_Extracted material_
■ ■ ■ ■
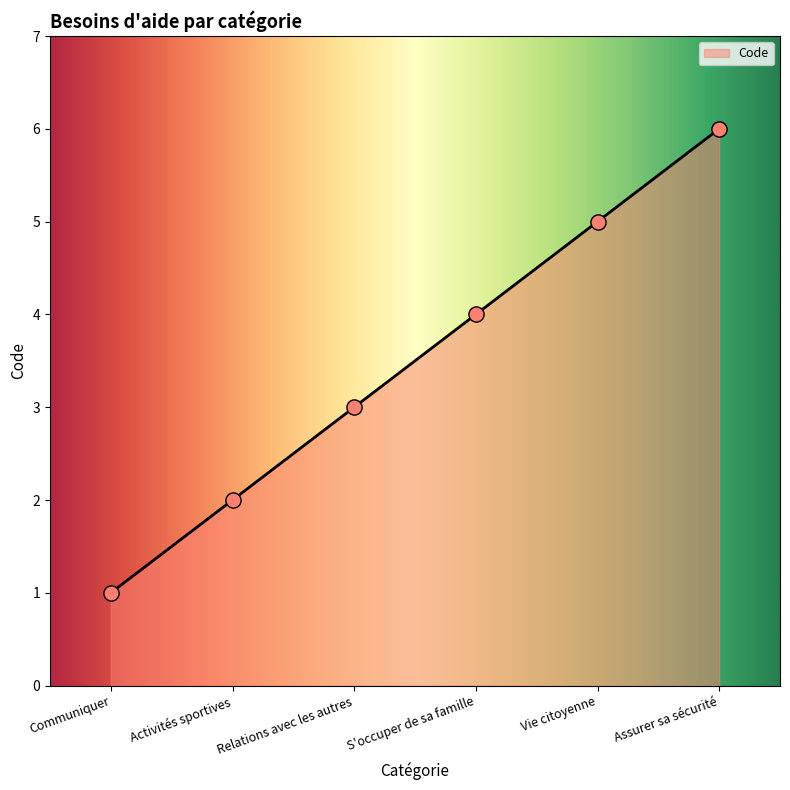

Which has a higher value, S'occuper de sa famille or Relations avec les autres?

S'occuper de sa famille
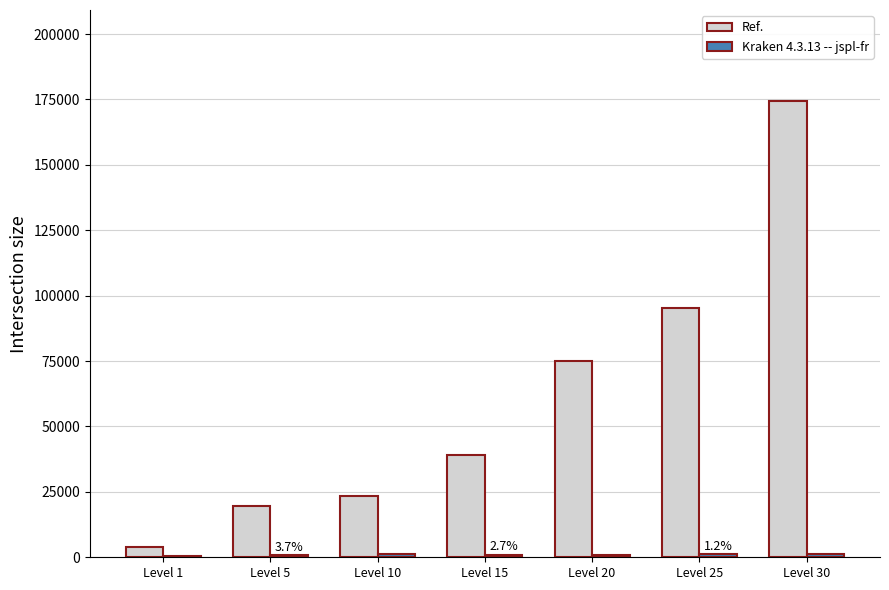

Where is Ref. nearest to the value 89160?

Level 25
■ ■ ■ ■
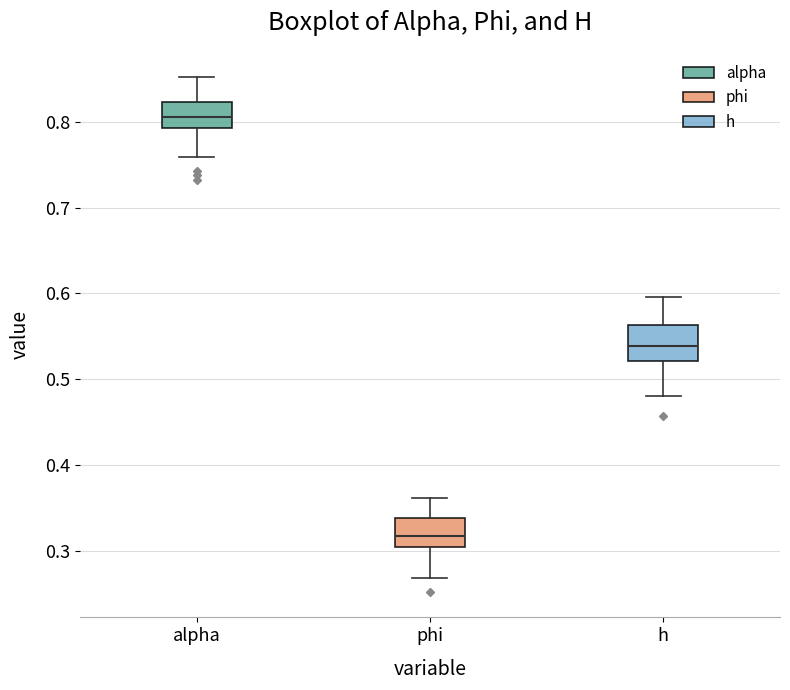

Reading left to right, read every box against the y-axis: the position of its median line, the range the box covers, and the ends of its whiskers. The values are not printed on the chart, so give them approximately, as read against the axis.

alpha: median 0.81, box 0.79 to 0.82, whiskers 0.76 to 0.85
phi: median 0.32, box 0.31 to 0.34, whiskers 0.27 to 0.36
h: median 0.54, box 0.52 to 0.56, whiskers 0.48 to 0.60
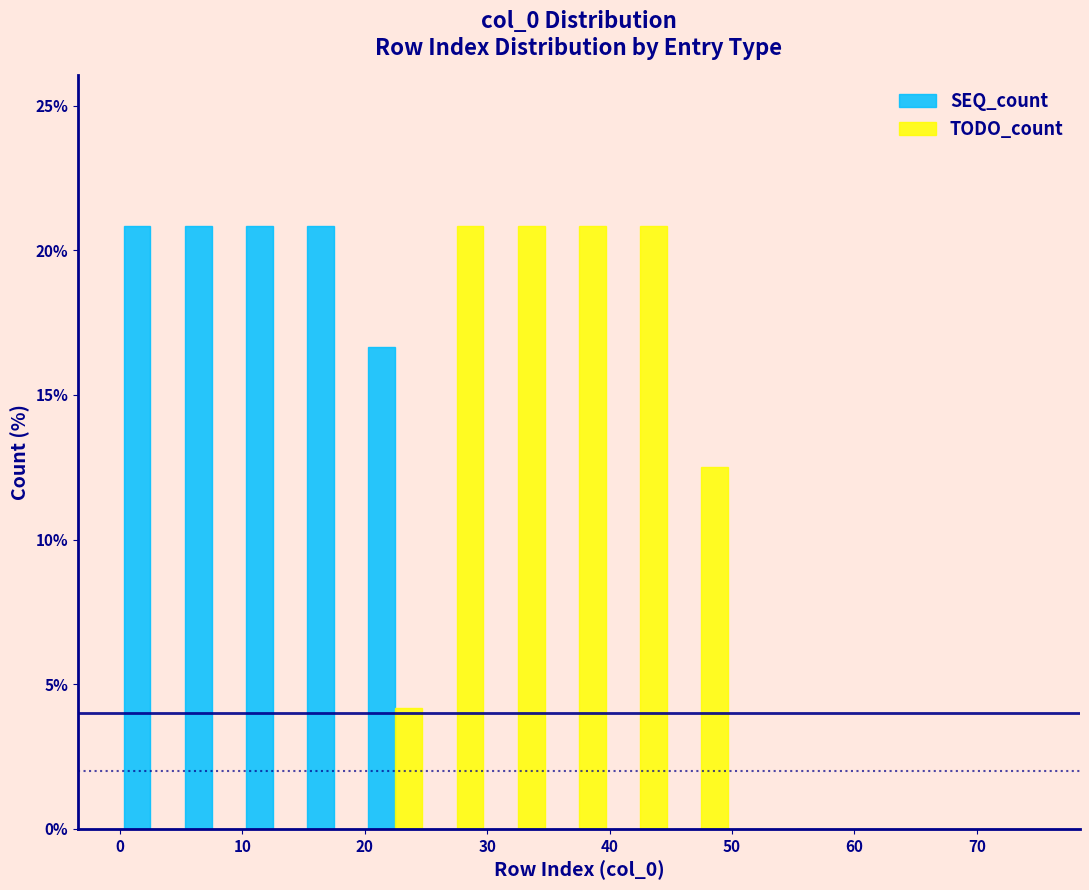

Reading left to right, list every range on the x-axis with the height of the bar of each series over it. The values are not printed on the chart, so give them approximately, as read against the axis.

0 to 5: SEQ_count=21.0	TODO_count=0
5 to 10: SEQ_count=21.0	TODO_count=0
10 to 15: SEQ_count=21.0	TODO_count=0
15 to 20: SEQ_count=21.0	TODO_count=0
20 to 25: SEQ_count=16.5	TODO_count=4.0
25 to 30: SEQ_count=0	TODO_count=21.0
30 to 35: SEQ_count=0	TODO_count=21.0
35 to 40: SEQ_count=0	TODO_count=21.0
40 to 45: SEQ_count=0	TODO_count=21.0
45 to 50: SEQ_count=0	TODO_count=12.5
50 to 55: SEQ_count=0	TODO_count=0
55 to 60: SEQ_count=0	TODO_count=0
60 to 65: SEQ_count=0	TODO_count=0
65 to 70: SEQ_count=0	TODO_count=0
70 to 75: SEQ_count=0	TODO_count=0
■ ■ ■ ■
_What is expected_
Copy the lines from the one containing "Which has a" through the one containing "Where is Ref. nearest to the value 89160?", inclusive, replacing "nearest" with "closest" and changing nothing else. Omit the pictures.

_Response to the exercise_
Which has a higher value, S'occuper de sa famille or Relations avec les autres?

S'occuper de sa famille

Where is Ref. closest to the value 89160?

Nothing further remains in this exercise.